(Notes from presentation by Professor Nekima Levy-Pounds)
- It best to start looking for fellowships early on, narrow down your areas of interest and seek fellowships available in those areas.
- Look for ways to gain experience, through volunteer work, clinic, mentor program, CLE’s, etc. Make yourself a valuable candidate; be able to exhibit substantive experience and passion. You also need to be building relationships with potential references.
- Read the Comprehensive Fellowship Guide (available at CPD and online) and Guerilla Tactics for Getting the Legal Job of Your Dreams.
- Once you have found fellowship opportunities for which you would like to apply read and re-read the posting: memorize all requirements, make sure you are interested, qualified, and that you think it will be a good fit.
- Research the sponsoring organization or firm on the internet: read about past fellows, their qualifications, experiences, etc. Learn about areas of practice or focus issues. Read any news articles on the firm's/organization's work.
- Use research for filling out the application and tailoring your resume and cover letter to the specifications or requirements of the application; if possible use the terms/language directly from the application.
- experience that is directly relevant
- experience that is related to the fellowship (i.e., skills that are transferable to fellowship)
- send the impression that you are competent and capable of surviving in the legal world
- pull key skill words from the application and highlight them on your resume (assuming you've demonstrated such skills in the past, of course)
- Cover letter: capture the magnitude of your skills
- crafted specifically to the organization/firm
- make yourself, skills, experiences stand out show your passion
- do not regurgitate information included in your resume highlight things which are not readily apparent
- try to start with something unique about yourself your background, passion, etc. Express to the organization/firm who you are and why you are a good fit for the position.
- Does the application include a project proposal?
- Brainstorm what you would like to do with the resources provided.
- Make your proposal unique but feasible
- Find a professor who may be able to advise you in that area
- Tailor the proposal to a specific practice area or area of focus of the firm/organization.
- Do more research: contact past fellows if possible; obtain available information on who will be interviewing you learn all you can about them.
- Have someone look over the entire package before sending it off check for typos, grammar, etc.
- Prepare, prepare, prepare.
- Do extensive research on the organization or firm that you will be interviewing with, attorneys or employees who work there and past fellows. Often past (or present) fellows are more then willing to discuss their experiences and can give great insider tips on who will be interviewing you.

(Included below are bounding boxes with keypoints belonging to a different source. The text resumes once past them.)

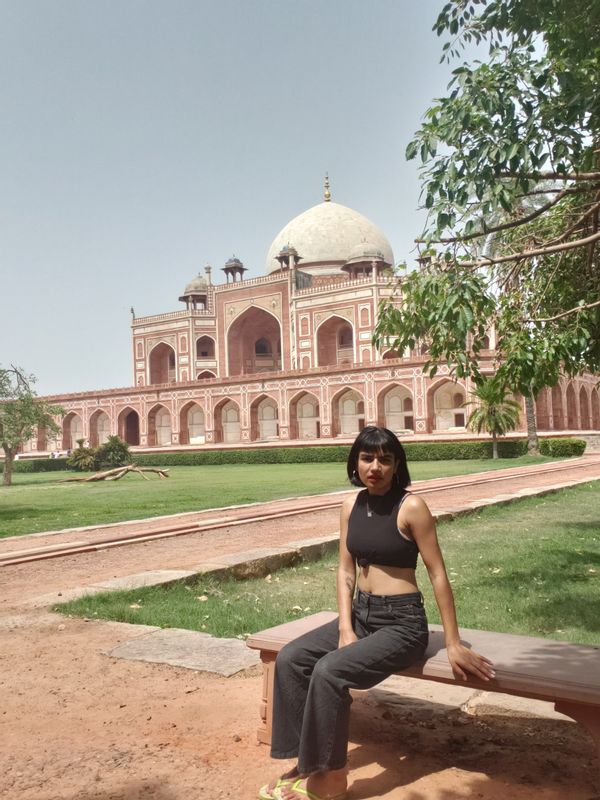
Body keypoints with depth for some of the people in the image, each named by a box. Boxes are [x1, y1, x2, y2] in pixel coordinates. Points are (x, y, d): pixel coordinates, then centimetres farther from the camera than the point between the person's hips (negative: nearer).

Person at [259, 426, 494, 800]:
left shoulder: (411, 507, -16)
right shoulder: (351, 506, 3)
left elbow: (438, 574, -13)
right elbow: (346, 570, 6)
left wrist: (454, 643, -12)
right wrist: (344, 628, -6)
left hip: (402, 622, -7)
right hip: (361, 614, 7)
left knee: (329, 670, -25)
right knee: (290, 659, -8)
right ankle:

- Review CPD's Interviewing Tips
- Participate in mock interviews, go over previous research, think of questions to ask, be confident, relaxed, comfortable.
- Be sure to send thank you notes after the interview.
- References often are a decisive factor in whether or not you receive the fellowship. Thus, it is crucial that you have glowing, positive references.
- Inform your references early on of the fellowship you are applying for, and provide them with a copy of your resume, cover letter and application.
- Be sure they are well equipped to speak on your behalf, and that they know you well and are willing to give a great recommendation.